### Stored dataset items
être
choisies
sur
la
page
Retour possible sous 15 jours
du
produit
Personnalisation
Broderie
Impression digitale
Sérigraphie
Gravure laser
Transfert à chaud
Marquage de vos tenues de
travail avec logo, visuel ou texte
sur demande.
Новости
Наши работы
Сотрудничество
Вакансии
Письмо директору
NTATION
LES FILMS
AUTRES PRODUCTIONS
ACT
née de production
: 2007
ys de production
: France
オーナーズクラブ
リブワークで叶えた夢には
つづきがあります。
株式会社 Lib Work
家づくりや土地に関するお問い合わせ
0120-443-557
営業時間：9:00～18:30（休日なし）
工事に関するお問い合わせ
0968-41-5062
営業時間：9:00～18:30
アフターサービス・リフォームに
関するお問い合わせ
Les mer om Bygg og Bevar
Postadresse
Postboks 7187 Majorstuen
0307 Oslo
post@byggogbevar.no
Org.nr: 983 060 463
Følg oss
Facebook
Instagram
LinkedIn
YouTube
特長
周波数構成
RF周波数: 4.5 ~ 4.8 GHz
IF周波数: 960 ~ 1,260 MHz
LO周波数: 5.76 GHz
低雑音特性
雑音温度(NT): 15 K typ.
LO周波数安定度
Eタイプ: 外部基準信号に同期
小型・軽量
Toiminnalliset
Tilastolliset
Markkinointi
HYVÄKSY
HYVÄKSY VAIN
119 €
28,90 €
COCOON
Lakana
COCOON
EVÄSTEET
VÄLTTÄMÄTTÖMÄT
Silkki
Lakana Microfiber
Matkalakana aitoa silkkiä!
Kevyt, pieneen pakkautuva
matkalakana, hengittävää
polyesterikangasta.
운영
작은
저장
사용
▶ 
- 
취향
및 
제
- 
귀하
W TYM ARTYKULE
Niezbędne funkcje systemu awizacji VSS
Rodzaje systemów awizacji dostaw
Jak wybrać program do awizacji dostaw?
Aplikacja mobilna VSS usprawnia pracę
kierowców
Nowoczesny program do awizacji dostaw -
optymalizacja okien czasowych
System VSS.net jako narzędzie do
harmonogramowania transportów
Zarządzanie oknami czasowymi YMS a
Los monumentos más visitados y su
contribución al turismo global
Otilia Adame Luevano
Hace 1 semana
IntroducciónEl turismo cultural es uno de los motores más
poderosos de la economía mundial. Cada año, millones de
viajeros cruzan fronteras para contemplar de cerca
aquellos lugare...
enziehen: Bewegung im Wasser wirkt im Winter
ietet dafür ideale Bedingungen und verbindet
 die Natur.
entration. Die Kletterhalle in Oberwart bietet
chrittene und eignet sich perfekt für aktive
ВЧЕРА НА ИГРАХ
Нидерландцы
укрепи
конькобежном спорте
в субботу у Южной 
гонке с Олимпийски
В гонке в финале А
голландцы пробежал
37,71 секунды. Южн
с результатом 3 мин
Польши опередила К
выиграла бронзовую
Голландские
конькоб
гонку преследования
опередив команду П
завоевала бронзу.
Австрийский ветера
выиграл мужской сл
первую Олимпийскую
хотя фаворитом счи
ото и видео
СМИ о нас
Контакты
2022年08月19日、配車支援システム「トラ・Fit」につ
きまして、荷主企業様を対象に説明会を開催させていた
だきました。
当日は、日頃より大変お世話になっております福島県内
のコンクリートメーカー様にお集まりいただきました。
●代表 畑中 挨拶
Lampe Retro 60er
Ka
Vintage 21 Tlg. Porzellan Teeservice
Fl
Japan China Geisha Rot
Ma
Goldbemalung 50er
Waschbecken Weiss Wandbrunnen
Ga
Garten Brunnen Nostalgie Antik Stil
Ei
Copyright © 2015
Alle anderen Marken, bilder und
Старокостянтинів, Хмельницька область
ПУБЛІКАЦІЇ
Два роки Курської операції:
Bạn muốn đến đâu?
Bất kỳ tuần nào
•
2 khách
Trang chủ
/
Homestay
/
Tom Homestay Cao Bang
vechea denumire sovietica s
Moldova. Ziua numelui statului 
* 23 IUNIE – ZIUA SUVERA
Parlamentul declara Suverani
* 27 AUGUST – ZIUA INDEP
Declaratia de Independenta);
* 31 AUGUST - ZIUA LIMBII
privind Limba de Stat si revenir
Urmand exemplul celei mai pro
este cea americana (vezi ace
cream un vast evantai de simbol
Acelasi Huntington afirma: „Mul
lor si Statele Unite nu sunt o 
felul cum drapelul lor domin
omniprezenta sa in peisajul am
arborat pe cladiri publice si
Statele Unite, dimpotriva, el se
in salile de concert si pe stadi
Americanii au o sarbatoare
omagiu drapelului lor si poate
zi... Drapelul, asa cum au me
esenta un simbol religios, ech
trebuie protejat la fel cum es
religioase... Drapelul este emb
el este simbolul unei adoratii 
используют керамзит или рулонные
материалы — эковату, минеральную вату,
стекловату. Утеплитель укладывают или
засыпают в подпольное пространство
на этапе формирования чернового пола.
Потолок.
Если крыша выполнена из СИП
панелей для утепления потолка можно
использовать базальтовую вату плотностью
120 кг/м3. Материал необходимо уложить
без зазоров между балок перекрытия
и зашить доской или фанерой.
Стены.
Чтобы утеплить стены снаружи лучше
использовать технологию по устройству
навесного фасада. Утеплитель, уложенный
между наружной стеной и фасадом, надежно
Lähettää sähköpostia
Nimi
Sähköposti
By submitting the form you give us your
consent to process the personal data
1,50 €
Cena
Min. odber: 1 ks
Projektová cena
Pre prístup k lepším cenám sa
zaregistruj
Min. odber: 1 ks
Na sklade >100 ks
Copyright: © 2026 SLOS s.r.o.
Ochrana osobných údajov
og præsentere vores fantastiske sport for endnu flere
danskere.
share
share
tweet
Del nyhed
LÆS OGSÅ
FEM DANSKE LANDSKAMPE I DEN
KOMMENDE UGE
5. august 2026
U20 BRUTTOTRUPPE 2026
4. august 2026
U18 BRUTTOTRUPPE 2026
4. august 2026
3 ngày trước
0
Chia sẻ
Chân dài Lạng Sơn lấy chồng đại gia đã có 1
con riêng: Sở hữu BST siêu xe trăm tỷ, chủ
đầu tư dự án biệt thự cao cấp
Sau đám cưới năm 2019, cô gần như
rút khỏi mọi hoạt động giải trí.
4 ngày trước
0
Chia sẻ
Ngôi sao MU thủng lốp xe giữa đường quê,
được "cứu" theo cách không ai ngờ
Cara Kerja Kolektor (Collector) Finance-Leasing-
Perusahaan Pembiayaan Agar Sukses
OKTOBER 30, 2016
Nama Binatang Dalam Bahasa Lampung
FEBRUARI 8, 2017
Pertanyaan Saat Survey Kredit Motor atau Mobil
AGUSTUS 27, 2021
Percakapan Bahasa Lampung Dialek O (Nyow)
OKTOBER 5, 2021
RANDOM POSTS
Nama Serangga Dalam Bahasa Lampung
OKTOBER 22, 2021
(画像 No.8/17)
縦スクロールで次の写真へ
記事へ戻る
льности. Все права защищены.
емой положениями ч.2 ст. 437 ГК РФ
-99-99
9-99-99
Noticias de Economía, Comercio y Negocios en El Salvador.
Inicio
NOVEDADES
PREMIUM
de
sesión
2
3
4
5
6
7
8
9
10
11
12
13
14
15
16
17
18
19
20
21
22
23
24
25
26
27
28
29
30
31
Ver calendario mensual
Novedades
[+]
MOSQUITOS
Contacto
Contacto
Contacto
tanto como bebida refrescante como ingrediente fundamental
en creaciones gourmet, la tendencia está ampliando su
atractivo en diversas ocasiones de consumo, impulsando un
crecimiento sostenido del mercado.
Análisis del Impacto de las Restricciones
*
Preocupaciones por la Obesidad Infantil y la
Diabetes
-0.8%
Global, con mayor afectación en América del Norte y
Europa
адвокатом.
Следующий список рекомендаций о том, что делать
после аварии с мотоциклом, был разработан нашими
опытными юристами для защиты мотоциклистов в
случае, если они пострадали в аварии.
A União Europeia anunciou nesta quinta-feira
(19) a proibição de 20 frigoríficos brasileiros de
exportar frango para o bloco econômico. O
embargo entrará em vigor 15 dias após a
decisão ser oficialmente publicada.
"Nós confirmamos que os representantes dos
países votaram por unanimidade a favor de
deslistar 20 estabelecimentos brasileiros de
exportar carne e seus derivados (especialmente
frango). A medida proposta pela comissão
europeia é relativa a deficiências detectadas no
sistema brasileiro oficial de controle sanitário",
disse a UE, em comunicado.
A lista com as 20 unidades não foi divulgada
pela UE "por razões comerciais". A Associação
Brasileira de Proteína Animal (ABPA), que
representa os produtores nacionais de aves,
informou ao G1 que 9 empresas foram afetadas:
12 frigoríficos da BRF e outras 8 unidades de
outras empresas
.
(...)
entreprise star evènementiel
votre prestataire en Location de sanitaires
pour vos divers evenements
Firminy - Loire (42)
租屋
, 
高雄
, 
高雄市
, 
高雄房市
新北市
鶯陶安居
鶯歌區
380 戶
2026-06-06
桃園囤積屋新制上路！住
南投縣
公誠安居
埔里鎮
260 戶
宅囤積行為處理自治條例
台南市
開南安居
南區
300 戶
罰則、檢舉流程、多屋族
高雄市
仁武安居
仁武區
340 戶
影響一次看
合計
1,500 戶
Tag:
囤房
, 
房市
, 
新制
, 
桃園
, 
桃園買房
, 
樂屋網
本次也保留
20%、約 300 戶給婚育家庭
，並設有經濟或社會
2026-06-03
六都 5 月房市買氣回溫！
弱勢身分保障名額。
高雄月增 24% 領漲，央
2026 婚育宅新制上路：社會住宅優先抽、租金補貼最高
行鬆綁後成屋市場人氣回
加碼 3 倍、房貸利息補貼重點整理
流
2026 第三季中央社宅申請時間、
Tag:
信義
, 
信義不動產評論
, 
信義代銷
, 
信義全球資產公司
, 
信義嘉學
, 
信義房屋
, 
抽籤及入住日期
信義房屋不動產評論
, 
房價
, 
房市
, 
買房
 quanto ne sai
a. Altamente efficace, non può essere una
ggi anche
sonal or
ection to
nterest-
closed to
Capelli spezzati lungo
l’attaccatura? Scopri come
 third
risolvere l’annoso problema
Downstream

### THE TASK
From the records above, transcribe without alteration every line from the one with "ietet dafür ideale Bedingungen und verbindet" to the one with "Copyright © 2015", inclusive.

### RESULT OF THIS EXERCISE
ietet dafür ideale Bedingungen und verbindet
 die Natur.
entration. Die Kletterhalle in Oberwart bietet
chrittene und eignet sich perfekt für aktive
ВЧЕРА НА ИГРАХ
Нидерландцы
укрепи
конькобежном спорте
в субботу у Южной 
гонке с Олимпийски
В гонке в финале А
голландцы пробежал
37,71 секунды. Южн
с результатом 3 мин
Польши опередила К
выиграла бронзовую
Голландские
конькоб
гонку преследования
опередив команду П
завоевала бронзу.
Австрийский ветера
выиграл мужской сл
первую Олимпийскую
хотя фаворитом счи
ото и видео
СМИ о нас
Контакты
2022年08月19日、配車支援システム「トラ・Fit」につ
きまして、荷主企業様を対象に説明会を開催させていた
だきました。
当日は、日頃より大変お世話になっております福島県内
のコンクリートメーカー様にお集まりいただきました。
●代表 畑中 挨拶
Lampe Retro 60er
Ka
Vintage 21 Tlg. Porzellan Teeservice
Fl
Japan China Geisha Rot
Ma
Goldbemalung 50er
Waschbecken Weiss Wandbrunnen
Ga
Garten Brunnen Nostalgie Antik Stil
Ei
Copyright © 2015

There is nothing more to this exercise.